Bab Larangan Menyentuh dan Menyentuh
Shahih
حَدَّثَنِي مُحَمَّدُ بْنُ بَشَّارٍ، حَدَّثَنَا عَبْدُ الْوَهَّابِ، حَدَّثَنَا عُبَيْدُ اللَّهِ، عَنْ خُبَيْبٍ، عَنْ حَفْصِ بْنِ عَاصِمٍ، عَنْ أَبِي هُرَيْرَةَ ـ رضى الله عنه ـ قَالَ نَهَى النَّبِيُّ ﷺ عَنِ الْمُلاَمَسَةِ، وَالْمُنَابَذَةِ، وَعَنْ صَلاَتَيْنِ بَعْدَ الْفَجْرِ حَتَّى تَرْتَفِعَ الشَّمْسُ، وَبَعْدَ الْعَصْرِ حَتَّى تَغِيبَ، وَأَنْ يَحْتَبِيَ بِالثَّوْبِ الْوَاحِدِ، لَيْسَ عَلَى فَرْجِهِ مِنْهُ شَىْءٌ بَيْنَهُ وَبَيْنَ السَّمَاءِ، وَأَنْ يَشْتَمِلَ الصَّمَّاءَ.

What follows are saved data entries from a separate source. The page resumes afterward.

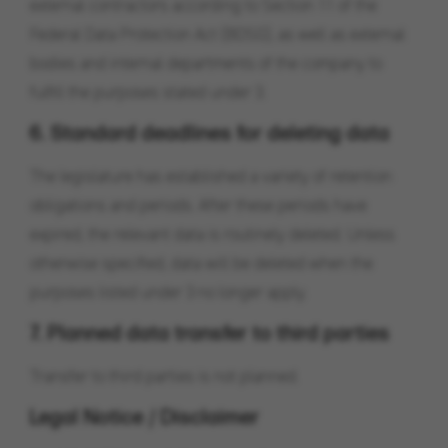
external contractors according to Section 11 of the
Federal Data Protection Act (BDSG), as well as external
bodies and internal departments of the company to
fulfill the purposes stated under 3.
6. Standard deadlines for deleting data
The legislature has established a variety of retention
obligations and periods. After these periods have
expired, the relevant data is routinely deleted. Unless
otherwise specified, data will be deleted when the
purposes listed under 3 no longer apply.
7. Planned data transfer to third parties
Transfer to third parties is not planned.
Legal Notice / Disclaimer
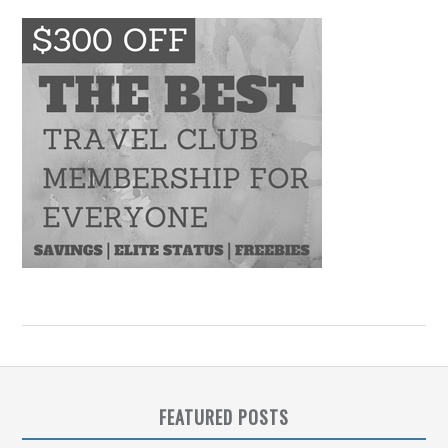
FEATURED POSTS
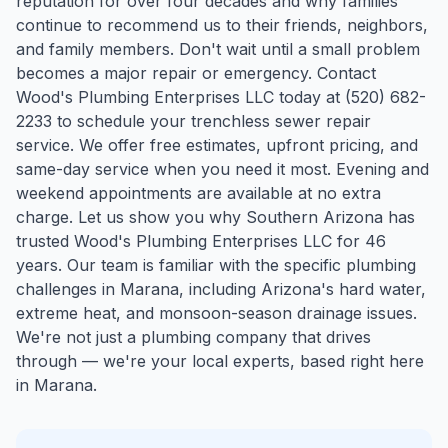
reputation for over four decades and why families
continue to recommend us to their friends, neighbors,
and family members. Don't wait until a small problem
becomes a major repair or emergency. Contact
Wood's Plumbing Enterprises LLC today at (520) 682-
2233 to schedule your trenchless sewer repair
service. We offer free estimates, upfront pricing, and
same-day service when you need it most. Evening and
weekend appointments are available at no extra
charge. Let us show you why Southern Arizona has
trusted Wood's Plumbing Enterprises LLC for 46
years.
Our team is familiar with the specific plumbing
challenges in
Marana
, including Arizona's hard water,
extreme heat, and monsoon-season drainage issues.
We're not just a plumbing company that drives
through — we're your local experts, based right here
in Marana.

Abu Huraira berkata: Nabi ﷺ telah melarang: (A) Mulamasa dan Munabadha (tawaran), (B) melaksanakan dua shalat, satu setelah shalat fardhu subuh hingga matahari terbit, dan lainnya, setelah shalat 'Asr hingga matahari terbenam (C) Ia juga melarang seseorang duduk mengenakan satu pakaian, yang tidak menutupi bagian pribadi (D) dan mencegah mereka dari terpapar ke langit; (E) ia juga melarang Ishtimalas-Samma'.